Au moment où de fort nombreux universitaires (« enseignants-chercheurs » ) clament qu’on les dérange, s’indignent qu’on prétende dépoussièrer leur statut et les universités, ce que j’ai pu écrire sur le sujet dans le passé me semble toujours d’actualité, car rien n’a changé, et surtout pas les mentalités. A quoi ça sert qu’on écrive des billets, hein, je vous le demande ? On reprend donc tout depuis le début.
– Enseigner dans le « Supérieur » ne présente pas de grandes différences avec enseigner dans le « Secondaire ». On a des programmes, des plans de cours, on prépare les cours, on enseigne, on contrôle les connaissances… mais, c’est vrai, on fait moins de discipline, on a des effectifs tantôt pléthoriques – un amphi – tantôt squelettiques – 4 pelés pour un cours peu couru. Mais c’est du travail d’enseignement. Très utile, au demeurant. Et demandant des capacités de pédagogue (ça s’apprend, en partie). Mais ça ne justifie pas non plus un statut à part. Une formation plus solide, peut-être ?
– Chercher, c’est une autre activité. Sans exigence de pédagogie autre que la clarté des idées et du propos. Et ça se définit d’abord par un but ! Imaginez le dialogue : « Vous faites quoi (‘que faites-vous’, en français) comme métier ? – chercheur » … la première question qui vient aussitôt aux lèvres : « Ah, et vous cherchez quoi ? » (‘Ah, et que cherchez-vous ? ‘ en français). Eh oui, la réponse pourrait être « je fais de la recherche sur les migrations des grues en Zambie-inférieure », ou « sur la topologie algébrique des compacts semi-ouverts », ou « sur la partition des ovocytes en milieu anhydre »… bref « chercheur » c’est d’abord un projet, et ensuite, et en conséquence, les moyens et le statut permettant de mener à bien ce projet.

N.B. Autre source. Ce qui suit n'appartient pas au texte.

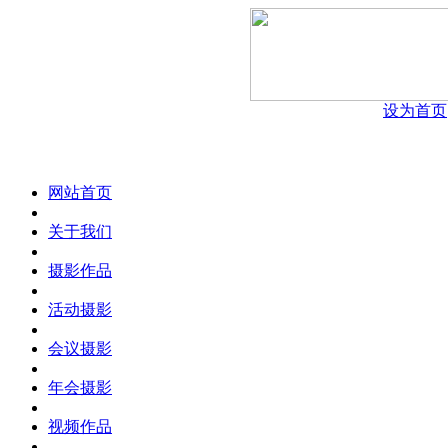
设为首页
网站首页
关于我们
摄影作品
活动摄影
会议摄影
年会摄影
视频作品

Que certains chercheurs soient de bons enseignants ? c’est bien possible. Que ça puisse les motiver ? pourquoi pas ? mais qu’on cesse de marier de force ces deux activités. Qu’on cesse de mesurer le niveau de la « recherche » au nombre de publications : il n’a jamais été aussi facile de publier, merci la Toile. En revanche, les idées, c’est rare…
Un des arguments forts de la révolte actuelle, c’est la crainte de voir la réforme étendre l’arbitraire des « mandarins »… il y a donc des « mandarins » ? des gens susceptibles de constater, de juger, la vacuité, la pauvreté de certaines « recherches » ? des gens qui, de plus, occupent des postes de pouvoir, juteux, peinards et respectés ? sans hypocrisie, n’est-ce pas le but de la carrière de nombreux enseignants-chercheurs ?
Les bons chercheurs ne sont pas toujours les bons professeurs, certes. Mais pour enseigner à l’université, donc sur des sujets aussi variés que précis, il faut savoir chercher… disons que ce sont des activités complémentaires.
Devrait-on donner de meilleurs salaires à ceux qui enseignent ?? hum… Essayer de demander que les compétences des enseignants soient évalués, et que ceux-ci soient formés correctement ? Des efforts sont faits, mais on est très, très loin du compte…
Quant aux mandarins… sans hypocrisie, le but de tous les JEUNES enseignants-chercheurs, c’est de s’en débarrasser – pas pour devenir des mandarins : pour pouvoir être reconnu à leur juste valeur (pas comme « connaissance de x, ami d’y ».